De-facto Leader of Faiyen and Organization for Thai Federation
- Incumbent
- Assumed office 23 March 2022
- Deputy: Nithiwan Wannasiri (Jom Faiyen)
- Preceded by: Wat Wanlayangkoon

Personal details
- Born: 1964 (age 61–62) Nong Khai, Thailand
- Citizenship: Thai (revoked in 2015) Laotian (until 2019) French (since 2019)
- Party: Pheu Thai Party (until 2014) La France Insoumise (since 2024)
- Other political affiliations: People's (since 2025)
- Occupation: Musician, Political activist
- Nickname: ขุนทอง (Khun Thong)

Military service
- Branch/service: Royal Thai Navy
- Years of service: 1986 - 1988 (Active) 1988 - 2010 (Reserve)
- Rank: Chief petty officer third class (Active) Sub Lieutenant (Reserve)

= Trirong Sinseubphon =

Thai academic and political activist

Trairong Sinsuebphon (Thai: ไตรรงค์ สินสืบผล) is widely known by his stage name "Khun Thong " (ขุนทอง), is a Thai musician, republican, lead vocalist, and political activist. He is a core member of "Faiyen" (ไฟเย็น), a Thai political hybrid band blending pop, rock, luk thung (Thai country music), and phleng phuea chiwit (songs for life) styles. The band is renowned for its openly political lyrics that criticize military dictatorship, advocate for democracy, and directly address sensitive issues including the Thai monarchy. He is currently de facto Leader of Faiyen and Organization for Thai Federation since 23 March 2022.

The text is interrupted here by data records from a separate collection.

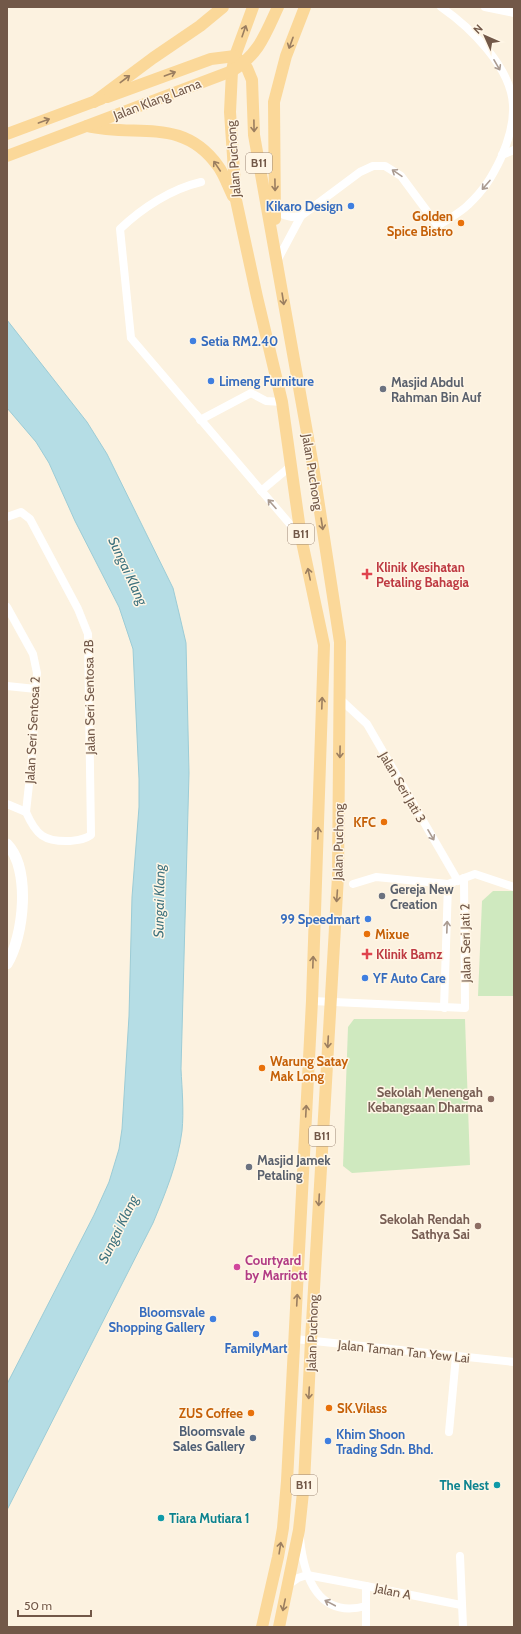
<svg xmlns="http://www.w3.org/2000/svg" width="521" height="1634" viewBox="0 0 521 1634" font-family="Cabin,sans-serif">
<rect width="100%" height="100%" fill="#fcf2e0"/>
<g fill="#cfe9bf">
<path d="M493,891H514V996H478L482,901Z"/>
<path d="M354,1019H465L470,1165L352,1173L343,1166L348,1027Z"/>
</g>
<path fill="#b5dde5" stroke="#9cccd6" d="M7,320L87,422L107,454L173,588L179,613L186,643L189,773L181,1069C182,1089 184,1111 182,1131C178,1163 165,1194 153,1223L7,1510V1384L94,1215L109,1182L119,1149L122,1129L129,1016L132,897L139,807V779L133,649L119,607L75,521L49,463L36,442L7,408Z"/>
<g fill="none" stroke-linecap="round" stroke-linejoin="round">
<g stroke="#fff" stroke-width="8">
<path d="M485,7L514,13"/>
<path d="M502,155L514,150"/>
<path d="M201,182C171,189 142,208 120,229L131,338L300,536"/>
<path d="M276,202L284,215L292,217L301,216"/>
<path d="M277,261L301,216L360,172L373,166H385L401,176L438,226C448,219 460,213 468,205C484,190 492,177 501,158C508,142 514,123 513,105C511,67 470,27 441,7"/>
<path d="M200,420L251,393L266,401L282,402"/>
<path d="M261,491L292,465"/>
<path d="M7,517L21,512L30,519L78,609L88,634L91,835C84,840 78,840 70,841C44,842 36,835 26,812"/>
<path d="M7,607L33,654L37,673L32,757L26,812"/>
<path d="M7,686L36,689"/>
<path d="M340,699L367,724L458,881"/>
<path d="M7,804L26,812"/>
<path d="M353,884L376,877L448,884L475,874L514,887"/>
<path d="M312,1001L465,1008L464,878"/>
<path d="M444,1008L448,884"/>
<path d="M295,1339L514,1362"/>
<path d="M449,1432L456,1356"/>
<path d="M300,1539C304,1577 318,1619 366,1606"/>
<path d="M460,1556L463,1627"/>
<path d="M288,1585L298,1578L307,1575L366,1586"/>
<path d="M366,1627V1586L461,1605"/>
</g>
<path stroke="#fff" stroke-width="11" d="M7,844C31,869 24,936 7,964"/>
<g stroke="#fbd899" stroke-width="12">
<path d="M253,7L235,56L232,71L230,112L236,200L257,297L282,402L301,537L324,645L312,1001L287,1481L283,1528L278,1557L262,1627"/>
<path d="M235,56L247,68L252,80L254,135L313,466L340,642L338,876L311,1340L304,1483L299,1530L279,1627"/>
<path d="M107,97L211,59L235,56"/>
<path d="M94,102L153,58L200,26L223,7"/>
<path d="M87,126C137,138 182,116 218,166C224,174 228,186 233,196"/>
<path d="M7,134L101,99"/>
<path d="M7,156L232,71C259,54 265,35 278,7"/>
<path d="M275,219L274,102L286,56L305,7"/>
</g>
</g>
<defs><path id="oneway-shaft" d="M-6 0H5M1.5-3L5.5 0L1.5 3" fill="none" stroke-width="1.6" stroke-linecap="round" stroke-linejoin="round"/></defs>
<g stroke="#9b7e60">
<use href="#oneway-shaft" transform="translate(244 31) rotate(-71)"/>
<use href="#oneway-shaft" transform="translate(291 43) rotate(110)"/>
<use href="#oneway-shaft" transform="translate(170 74) rotate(-20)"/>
<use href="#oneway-shaft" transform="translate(125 79) rotate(-37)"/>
<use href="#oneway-shaft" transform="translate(44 121) rotate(-20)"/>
<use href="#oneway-shaft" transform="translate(254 126) rotate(89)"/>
<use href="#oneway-shaft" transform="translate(217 166) rotate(-124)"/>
<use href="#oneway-shaft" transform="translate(275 185) rotate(89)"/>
<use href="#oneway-shaft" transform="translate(283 299) rotate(81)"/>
<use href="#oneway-shaft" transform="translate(322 524) rotate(81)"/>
<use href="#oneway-shaft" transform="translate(309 574) rotate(-102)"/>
<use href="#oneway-shaft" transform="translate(322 703) rotate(-88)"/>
<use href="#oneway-shaft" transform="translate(340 752) rotate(91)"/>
<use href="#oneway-shaft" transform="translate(318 833) rotate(-88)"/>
<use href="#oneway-shaft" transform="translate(337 896) rotate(94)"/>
<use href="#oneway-shaft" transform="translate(313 962) rotate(-88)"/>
<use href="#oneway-shaft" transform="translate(328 1042) rotate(93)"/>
<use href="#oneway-shaft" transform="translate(306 1111) rotate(-87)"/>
<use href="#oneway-shaft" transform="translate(319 1200) rotate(93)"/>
<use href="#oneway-shaft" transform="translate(297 1300) rotate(-87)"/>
<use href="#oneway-shaft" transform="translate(309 1393) rotate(93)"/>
<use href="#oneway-shaft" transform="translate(280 1548) rotate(-81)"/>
<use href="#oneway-shaft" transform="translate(284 1605) rotate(102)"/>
</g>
<g stroke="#aa9b91">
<use href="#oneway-shaft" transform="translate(497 65) rotate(60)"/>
<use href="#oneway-shaft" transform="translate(397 173) rotate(-146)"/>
<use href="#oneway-shaft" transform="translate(486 185) rotate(131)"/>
<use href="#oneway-shaft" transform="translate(272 504) rotate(-132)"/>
<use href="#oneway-shaft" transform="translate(431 835) rotate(60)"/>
<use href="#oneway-shaft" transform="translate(447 927) rotate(-88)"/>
<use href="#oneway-shaft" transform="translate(330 1603) rotate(-152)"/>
</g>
<g fill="#3f7fe0" stroke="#fff6e6" stroke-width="1.5">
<circle cx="351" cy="206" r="4"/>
<circle cx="193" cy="341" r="4"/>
<circle cx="211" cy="381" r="4"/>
<circle cx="368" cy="919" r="4"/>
<circle cx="365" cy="978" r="4"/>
<circle cx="213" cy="1319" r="4"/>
<circle cx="256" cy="1334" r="4"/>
<circle cx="328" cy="1441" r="4"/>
</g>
<g fill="#e8710a" stroke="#fff6e6" stroke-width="1.5">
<circle cx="461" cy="223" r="4"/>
<circle cx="384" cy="822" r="4"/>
<circle cx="367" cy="934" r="4"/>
<circle cx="262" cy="1068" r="4"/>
<circle cx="329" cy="1408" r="4"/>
<circle cx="251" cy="1413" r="4"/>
</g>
<g fill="#6b7280" stroke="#fff6e6" stroke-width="1.5">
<circle cx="383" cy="389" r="4"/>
<circle cx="382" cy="896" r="4"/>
<circle cx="249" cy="1167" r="4"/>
</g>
<g fill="#e0444e" stroke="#fff6e6" stroke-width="1.5">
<path d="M365 568h4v4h4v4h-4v4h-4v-4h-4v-4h4z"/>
<path d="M365 948h4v4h4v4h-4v4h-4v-4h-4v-4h4z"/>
</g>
<g fill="#8d6e63" stroke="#fff6e6" stroke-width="1.5">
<circle cx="491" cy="1099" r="4"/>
<circle cx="478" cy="1226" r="4"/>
</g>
<circle fill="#d1479c" stroke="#fff6e6" stroke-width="1.5" cx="237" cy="1267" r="4"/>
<circle fill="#5c6f8a" stroke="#fff6e6" stroke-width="1.5" cx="253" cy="1438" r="4"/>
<g fill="#0f9aa8" stroke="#fff6e6" stroke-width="1.5">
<circle cx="497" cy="1485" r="4"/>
<circle cx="161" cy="1518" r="4"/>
</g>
<g text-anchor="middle" stroke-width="3" stroke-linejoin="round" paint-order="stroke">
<g fill="#fff6e6" stroke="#9c8777" stroke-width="1">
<rect x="246" y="153" width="26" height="20" rx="3"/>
<rect x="288" y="524" width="26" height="20" rx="3"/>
<rect x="309" y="1126" width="26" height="20" rx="3"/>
<rect x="291" y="1475" width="26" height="20" rx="3"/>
</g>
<g font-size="12" font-weight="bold" fill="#725848">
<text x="259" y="167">B11</text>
<text x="301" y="538">B11</text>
<text x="322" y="1140">B11</text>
<text x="304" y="1489">B11</text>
</g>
<g font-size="13" fill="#725848" stroke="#fff6e6">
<text transform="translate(157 99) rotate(-21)" y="5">Jalan Klang Lama</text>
<text transform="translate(233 159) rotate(-94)" y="5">Jalan Puchong</text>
<text transform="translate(313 472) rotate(81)" y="5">Jalan Puchong</text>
<text transform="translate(89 697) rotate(-91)" y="5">Jalan Seri Sentosa 2B</text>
<text transform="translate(32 730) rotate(-87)" y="5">Jalan Seri Sentosa 2</text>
<text transform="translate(403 787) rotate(60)" y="5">Jalan Seri Jati 3</text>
<text transform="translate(338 842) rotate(-89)" y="5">Jalan Puchong</text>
<text transform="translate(465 943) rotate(-91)" y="5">Jalan Seri Jati 2</text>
<text transform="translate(312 1333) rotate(-88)" y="5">Jalan Puchong</text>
<text transform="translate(404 1351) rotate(6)" y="5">Jalan Taman Tan Yew Lai</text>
<text transform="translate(393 1591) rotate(12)" y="5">Jalan A</text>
</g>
<g font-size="13" font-weight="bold" fill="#366cbe" stroke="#fff6e6" text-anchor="start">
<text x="343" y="211" text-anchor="end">Kikaro Design</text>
<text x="201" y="346">Setia RM2.40</text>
<text x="219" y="386">Limeng Furniture</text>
<text x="360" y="924" text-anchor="end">99 Speedmart</text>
<text x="373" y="983">YF Auto Care</text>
<text x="205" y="1317" text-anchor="end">Bloomsvale<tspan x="205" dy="15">Shopping Gallery</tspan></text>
<text x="256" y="1353" text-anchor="middle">FamilyMart</text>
<text x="336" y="1439">Khim Shoon<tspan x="336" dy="15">Trading Sdn. Bhd.</tspan></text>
</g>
<g font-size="13" font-weight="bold" fill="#c56008" stroke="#fff6e6" text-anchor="end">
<text x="453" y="221">Golden<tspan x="453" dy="15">Spice Bistro</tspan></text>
<text x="376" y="827">KFC</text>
<text x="375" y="939" text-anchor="start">Mixue</text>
<text x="270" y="1066" text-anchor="start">Warung Satay<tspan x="270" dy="15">Mak Long</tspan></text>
<text x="337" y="1413" text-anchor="start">SK.Vilass</text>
<text x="243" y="1418">ZUS Coffee</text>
</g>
<g font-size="13" font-weight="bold" fill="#5b616d" stroke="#fff6e6" text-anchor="start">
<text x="391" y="387">Masjid Abdul<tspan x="391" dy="15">Rahman Bin Auf</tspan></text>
<text x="390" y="894">Gereja New<tspan x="390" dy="15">Creation</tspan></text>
<text x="257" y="1165">Masjid Jamek<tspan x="257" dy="15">Petaling</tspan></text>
</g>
<g font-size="13" font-weight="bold" fill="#be3a42" stroke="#fff6e6" text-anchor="start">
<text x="376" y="572">Klinik Kesihatan<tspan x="376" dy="15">Petaling Bahagia</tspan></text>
<text x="376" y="959">Klinik Bamz</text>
</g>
<g font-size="13" font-weight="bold" fill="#785e54" stroke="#fff6e6" text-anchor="end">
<text x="483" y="1097">Sekolah Menengah<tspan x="483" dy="15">Kebangsaan Dharma</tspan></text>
<text x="470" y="1224">Sekolah Rendah<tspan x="470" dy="15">Sathya Sai</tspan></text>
</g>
<g font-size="13" font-weight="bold" fill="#b23c85" stroke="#fff6e6" text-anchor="start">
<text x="245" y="1265">Courtyard<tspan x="245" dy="15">by Marriott</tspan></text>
</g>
<g font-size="13" font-weight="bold" fill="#4e5e75" stroke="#fff6e6" text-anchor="end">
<text x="245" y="1436">Bloomsvale<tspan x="245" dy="15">Sales Gallery</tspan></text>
</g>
<g font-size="13" font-weight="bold" fill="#0d838f" stroke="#fff6e6" text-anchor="end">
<text x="489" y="1490">The Nest</text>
<text x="169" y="1523" text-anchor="start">Tiara Mutiara 1</text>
</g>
<g font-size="14" font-style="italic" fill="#3f737f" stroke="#fff6e6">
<text transform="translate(128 571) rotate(65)" y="5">Sungai Klang</text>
<text transform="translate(159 901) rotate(-89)" y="5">Sungai Klang</text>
<text transform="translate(118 1229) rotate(-64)" y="5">Sungai Klang</text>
</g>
</g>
<rect width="521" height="1634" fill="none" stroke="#725848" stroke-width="16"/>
<g transform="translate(485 36) rotate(315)" stroke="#fff6e6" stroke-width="3" paint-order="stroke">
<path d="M0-3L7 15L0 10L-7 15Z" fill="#725848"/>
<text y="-6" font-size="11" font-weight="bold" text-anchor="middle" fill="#725848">N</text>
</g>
<path d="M18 1610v6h73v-6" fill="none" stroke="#725848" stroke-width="2"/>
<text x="24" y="1610" font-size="12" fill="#725848" stroke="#fff6e6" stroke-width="3" paint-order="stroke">50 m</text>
</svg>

== Early Years and Formation of Faiyen ==
Trirong gained prominence as a founding member of Faiyen, which officially formed around late 2010 . In the band, he primarily plays keyboard, serves as a lead vocalist, and provides harmony vocals. Faiyen rose to popularity among pro-democracy and Refugee , especially following the 2006 and 2014 military coups in Thailand. The group's performances and songs were characterized by sharp, straightforward political satire.

== Post-2014 Coup and Exile ==
After the May 2014 military coup led by the National Council for Peace and Order (NCPO), several Faiyen members including Trairong were summoned under NCPO Order No. 5/2557 to report to authorities. Refusing to comply, they faced arrest warrants issued by the military court for violating the summons. To avoid detention and persecution, Trairong and other band members fled Thailand and became political exiles. They initially sought refuge in Laos PDR starting around 2015, where they continued producing music, releasing dissident songs, and streaming live anti-dictatorship programs online.

Due to increasing safety risks in Laos particularly after the enforced disappearances of several Thai activists in the region most Faiyen members, including Trairong, relocated to Paris, France around 2019 with assistance from international refugee support organizations.

== Current Activity ==
The group continues to host regular live streams titled "Faiyen Meets the People" (ไฟเย็นพบประชาชน) on their FAIYEN CHANNEL YouTube and other platforms, often broadcasting in the late evening Thailand time.  Their content focuses on analyzing Thai politics, demanding genuine democracy, criticizing the monarchy, and advocating for human rights and freedom of expression. Despite living in exile for over a decade, they persist in releasing music and commentary that challenges authoritarianism in Thailand.